Assessment of indications in interventional cardiology: appropriateness and necessity of coronary angiography and revascularization.

作者信息

Schilling Julian, Gerstl Peter, Kapetanios Epaminondas, Lee Chung-Yol, Bertel Osmund

机构信息

Institute of Social and Preventive Medicine, University of Zurich, Switzerland.

出版信息

Am J Med Qual. 2003 Jul-Aug;18(4):155-63. doi: 10.1177/106286060301800405.

Abstract

In this study we present appropriateness and necessity assessments of coronary angiographies and revascularizations to determine adherence to Swiss guidelines by using the computerized second-opinion system (SOS) as a reference. We prospectively compared SOS ratings with ratings of treating cardiologists and surgeons for 203 coronary angiographies and 100 percutaneous transluminal coronary angioplasties. We also retrospectively assessed indications of 103 coronary artery bypass grafts. SOS ratings of appropriate, uncertain, and inappropriate indications for coronary angiography were 85.5%, 10%, and 4.5%, respectively, and 99.5%, 0.5%, and 0%, respectively, for revascularization. Corresponding clinicians' ratings were 95%, 4%, and 1% and 100%, 0%, and 0%, respectively. SOS ratings of necessary, uncertain, and unnecessary indications for angiography were 82.4%, 17.6%, and 0%, respectively, and 97%, 3%, and 0%, respectively, for revascularization. Corresponding clinicians' values were 88.2%, 10.6%, and 1.2% and 98%, 2%, and 0%, respectively. Significant statistical differences for coronary angiography were found for patients with acute myocardial infarction and for patients within 12 weeks of myocardial infarction. A high accordance between estimated SOS and clinically estimated appropriateness of procedures was found, which might suggest that the guidelines are valid. Regular validation and updating of the guidelines is highlighted. Possible overuse of angiography in patients within 12 weeks of myocardial infarction may need further investigation.

摘要

在本研究中,我们通过使用计算机化的二次评估系统(SOS)作为参考,对冠状动脉造影和血运重建的适宜性和必要性进行评估,以确定是否符合瑞士指南。我们前瞻性地比较了203例冠状动脉造影和100例经皮冠状动脉腔内血管成形术的SOS评分与治疗心脏病专家和外科医生的评分。我们还回顾性评估了103例冠状动脉旁路移植术的适应症。

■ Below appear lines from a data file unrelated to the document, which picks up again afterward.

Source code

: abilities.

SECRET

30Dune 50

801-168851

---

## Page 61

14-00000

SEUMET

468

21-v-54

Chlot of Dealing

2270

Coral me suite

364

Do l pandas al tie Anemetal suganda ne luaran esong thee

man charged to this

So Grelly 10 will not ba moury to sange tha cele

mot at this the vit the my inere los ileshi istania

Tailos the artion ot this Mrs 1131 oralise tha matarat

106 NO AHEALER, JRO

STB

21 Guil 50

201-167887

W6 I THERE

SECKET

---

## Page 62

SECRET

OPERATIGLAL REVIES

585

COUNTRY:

冠状动脉造影适宜、不确定和不适宜适应症的SOS评分分别为85.5%、10%和4.5%,血运重建的相应评分分别为99.5%、0.5%和0%。相应的临床医生评分分别为95%、4%和1%以及100%、0%和0%。血管造影必要、不确定和不必要适应症的SOS评分分别为82.4%、17.6%和0%,血运重建的相应评分分别为97%、3%和0%。相应的临床医生评分分别为88.2%、10.6%和1.2%以及98%、2%和0%。在急性心肌梗死患者和心肌梗死后12周内的患者中,冠状动脉造影存在显著的统计学差异。发现SOS估计值与临床估计的手术适宜性之间高度一致,这可能表明指南是有效的。强调了对指南进行定期验证和更新。心肌梗死后12周内患者可能存在的血管造影过度使用情况可能需要进一步研究。